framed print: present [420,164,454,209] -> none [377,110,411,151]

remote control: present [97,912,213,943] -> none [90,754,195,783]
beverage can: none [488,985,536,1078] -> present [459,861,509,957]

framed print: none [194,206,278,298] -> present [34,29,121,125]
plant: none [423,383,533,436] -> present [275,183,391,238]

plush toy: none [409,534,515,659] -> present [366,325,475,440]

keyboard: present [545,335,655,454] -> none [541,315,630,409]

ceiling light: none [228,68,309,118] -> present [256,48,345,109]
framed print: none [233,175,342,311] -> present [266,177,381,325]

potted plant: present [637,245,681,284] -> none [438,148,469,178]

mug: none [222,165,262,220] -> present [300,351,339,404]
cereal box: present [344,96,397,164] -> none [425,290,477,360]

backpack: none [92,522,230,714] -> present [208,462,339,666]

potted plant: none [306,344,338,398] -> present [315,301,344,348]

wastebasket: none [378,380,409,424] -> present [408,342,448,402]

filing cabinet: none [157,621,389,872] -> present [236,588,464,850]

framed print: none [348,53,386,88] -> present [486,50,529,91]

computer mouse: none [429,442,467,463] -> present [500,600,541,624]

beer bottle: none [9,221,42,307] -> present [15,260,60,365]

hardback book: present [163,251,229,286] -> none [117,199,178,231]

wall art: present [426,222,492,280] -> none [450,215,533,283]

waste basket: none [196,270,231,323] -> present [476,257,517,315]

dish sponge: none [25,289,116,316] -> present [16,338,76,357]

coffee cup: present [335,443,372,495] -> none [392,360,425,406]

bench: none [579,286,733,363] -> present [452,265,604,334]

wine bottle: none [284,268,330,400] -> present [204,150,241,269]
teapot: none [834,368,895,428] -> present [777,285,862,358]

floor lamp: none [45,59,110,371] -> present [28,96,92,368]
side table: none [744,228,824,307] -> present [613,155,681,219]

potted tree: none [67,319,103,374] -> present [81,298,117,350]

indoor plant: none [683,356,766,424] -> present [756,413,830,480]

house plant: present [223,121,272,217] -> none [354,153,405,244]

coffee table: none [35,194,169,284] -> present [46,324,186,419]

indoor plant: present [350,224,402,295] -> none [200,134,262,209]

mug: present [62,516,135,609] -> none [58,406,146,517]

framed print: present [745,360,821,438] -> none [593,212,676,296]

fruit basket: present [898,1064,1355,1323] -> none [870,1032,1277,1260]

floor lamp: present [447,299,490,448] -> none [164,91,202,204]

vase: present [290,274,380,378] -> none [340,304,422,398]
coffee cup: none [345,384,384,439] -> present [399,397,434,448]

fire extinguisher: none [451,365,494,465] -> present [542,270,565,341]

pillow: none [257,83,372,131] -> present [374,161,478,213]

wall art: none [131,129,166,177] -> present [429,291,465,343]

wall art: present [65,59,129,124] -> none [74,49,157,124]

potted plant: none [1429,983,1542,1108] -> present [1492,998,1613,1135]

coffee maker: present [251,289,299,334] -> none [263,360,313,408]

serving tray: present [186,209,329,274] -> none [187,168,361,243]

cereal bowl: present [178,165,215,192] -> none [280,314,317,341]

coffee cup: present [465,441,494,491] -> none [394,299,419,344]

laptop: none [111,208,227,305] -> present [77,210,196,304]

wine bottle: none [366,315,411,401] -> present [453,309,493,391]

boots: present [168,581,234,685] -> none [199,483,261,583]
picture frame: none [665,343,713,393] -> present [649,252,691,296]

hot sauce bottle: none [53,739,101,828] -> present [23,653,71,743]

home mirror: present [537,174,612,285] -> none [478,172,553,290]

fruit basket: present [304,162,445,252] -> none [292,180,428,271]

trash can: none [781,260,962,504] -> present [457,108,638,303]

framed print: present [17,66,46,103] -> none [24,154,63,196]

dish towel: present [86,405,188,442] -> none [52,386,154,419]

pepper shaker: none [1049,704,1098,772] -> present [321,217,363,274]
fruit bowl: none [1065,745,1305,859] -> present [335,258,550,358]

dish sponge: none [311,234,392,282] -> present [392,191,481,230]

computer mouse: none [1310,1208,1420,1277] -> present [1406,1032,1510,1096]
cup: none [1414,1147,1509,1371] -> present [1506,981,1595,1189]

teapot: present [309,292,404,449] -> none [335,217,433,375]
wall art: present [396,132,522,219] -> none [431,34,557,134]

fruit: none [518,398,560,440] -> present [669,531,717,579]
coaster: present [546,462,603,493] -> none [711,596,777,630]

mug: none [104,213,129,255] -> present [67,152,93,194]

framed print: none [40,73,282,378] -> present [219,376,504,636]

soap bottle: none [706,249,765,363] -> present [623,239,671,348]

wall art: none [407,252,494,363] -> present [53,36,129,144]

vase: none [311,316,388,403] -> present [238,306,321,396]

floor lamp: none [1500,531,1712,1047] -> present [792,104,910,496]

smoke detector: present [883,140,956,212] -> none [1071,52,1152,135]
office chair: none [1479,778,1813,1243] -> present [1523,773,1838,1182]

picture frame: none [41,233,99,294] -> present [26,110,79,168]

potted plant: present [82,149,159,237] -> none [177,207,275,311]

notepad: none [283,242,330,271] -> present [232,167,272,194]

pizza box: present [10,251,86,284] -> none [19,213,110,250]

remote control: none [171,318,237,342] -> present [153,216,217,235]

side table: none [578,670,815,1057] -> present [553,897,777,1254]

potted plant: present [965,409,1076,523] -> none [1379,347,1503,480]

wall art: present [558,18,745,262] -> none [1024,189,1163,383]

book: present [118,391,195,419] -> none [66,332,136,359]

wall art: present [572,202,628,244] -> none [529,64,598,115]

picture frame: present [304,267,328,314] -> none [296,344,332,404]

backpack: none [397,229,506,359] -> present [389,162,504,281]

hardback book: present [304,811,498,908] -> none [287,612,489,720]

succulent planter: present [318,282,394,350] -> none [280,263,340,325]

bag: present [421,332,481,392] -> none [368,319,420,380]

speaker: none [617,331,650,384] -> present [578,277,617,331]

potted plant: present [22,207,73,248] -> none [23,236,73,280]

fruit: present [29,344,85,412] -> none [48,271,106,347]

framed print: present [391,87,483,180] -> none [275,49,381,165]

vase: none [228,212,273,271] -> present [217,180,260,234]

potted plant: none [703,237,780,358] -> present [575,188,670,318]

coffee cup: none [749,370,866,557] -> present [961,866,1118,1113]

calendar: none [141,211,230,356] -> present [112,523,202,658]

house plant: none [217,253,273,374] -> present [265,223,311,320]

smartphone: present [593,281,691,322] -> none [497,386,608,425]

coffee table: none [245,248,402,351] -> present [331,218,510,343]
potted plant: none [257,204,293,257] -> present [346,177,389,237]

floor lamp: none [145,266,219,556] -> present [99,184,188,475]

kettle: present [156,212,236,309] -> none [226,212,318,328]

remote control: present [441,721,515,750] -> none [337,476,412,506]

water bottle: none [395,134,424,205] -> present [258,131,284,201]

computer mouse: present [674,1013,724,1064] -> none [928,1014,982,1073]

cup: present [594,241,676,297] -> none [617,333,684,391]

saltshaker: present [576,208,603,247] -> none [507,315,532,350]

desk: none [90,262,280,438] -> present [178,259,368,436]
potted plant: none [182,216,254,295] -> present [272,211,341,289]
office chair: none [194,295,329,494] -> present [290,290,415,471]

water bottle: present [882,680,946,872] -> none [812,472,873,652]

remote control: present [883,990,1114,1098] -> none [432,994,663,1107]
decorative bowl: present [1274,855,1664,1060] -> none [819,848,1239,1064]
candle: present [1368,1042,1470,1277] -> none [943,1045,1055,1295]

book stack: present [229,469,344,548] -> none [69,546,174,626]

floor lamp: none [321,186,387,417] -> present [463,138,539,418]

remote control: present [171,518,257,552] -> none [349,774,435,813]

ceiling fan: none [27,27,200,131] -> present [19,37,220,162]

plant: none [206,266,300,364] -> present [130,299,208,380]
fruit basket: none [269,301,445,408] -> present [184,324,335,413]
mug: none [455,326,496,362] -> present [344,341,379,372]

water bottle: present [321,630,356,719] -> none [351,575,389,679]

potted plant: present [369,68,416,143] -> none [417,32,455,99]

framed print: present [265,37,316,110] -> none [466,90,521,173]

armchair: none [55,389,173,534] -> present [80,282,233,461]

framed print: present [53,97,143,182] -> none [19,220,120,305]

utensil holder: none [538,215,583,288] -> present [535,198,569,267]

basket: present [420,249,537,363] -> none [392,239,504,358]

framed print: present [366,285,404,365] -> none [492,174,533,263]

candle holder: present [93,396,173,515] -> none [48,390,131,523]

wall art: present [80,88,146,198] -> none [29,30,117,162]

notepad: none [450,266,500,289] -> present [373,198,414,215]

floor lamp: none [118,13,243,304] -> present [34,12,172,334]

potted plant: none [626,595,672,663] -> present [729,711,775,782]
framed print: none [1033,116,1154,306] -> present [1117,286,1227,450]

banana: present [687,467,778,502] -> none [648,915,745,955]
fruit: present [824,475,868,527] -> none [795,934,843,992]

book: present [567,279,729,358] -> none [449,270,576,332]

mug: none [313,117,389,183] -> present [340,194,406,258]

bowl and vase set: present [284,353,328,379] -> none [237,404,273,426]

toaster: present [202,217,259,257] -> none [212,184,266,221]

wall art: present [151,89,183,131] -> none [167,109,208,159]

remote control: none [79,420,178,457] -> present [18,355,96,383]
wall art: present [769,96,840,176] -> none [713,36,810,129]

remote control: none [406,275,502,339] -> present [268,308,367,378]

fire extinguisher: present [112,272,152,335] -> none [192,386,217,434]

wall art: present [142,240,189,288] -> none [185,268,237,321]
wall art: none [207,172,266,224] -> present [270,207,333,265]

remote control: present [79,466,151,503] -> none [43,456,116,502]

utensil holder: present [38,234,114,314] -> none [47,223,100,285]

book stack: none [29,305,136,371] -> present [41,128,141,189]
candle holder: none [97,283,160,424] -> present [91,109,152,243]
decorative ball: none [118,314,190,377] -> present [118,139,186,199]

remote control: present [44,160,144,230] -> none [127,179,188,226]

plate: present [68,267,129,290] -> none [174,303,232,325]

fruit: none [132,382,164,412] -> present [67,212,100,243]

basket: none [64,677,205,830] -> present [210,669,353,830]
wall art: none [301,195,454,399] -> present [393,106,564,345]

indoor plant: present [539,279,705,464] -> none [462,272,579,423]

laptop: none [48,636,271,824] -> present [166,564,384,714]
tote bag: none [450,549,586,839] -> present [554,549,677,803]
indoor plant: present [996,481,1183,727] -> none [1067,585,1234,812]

-.-.-

> _WORK INSTRUCTION_: Take each line in the listing that has the word "potted" and copy it.

> _WRITTEN ANSWER_:
potted plant: present [637,245,681,284] -> none [438,148,469,178]
potted plant: none [306,344,338,398] -> present [315,301,344,348]
potted tree: none [67,319,103,374] -> present [81,298,117,350]
potted plant: none [1429,983,1542,1108] -> present [1492,998,1613,1135]
potted plant: present [82,149,159,237] -> none [177,207,275,311]
potted plant: present [965,409,1076,523] -> none [1379,347,1503,480]
potted plant: present [22,207,73,248] -> none [23,236,73,280]
potted plant: none [703,237,780,358] -> present [575,188,670,318]
potted plant: none [257,204,293,257] -> present [346,177,389,237]
potted plant: none [182,216,254,295] -> present [272,211,341,289]
potted plant: present [369,68,416,143] -> none [417,32,455,99]
potted plant: none [626,595,672,663] -> present [729,711,775,782]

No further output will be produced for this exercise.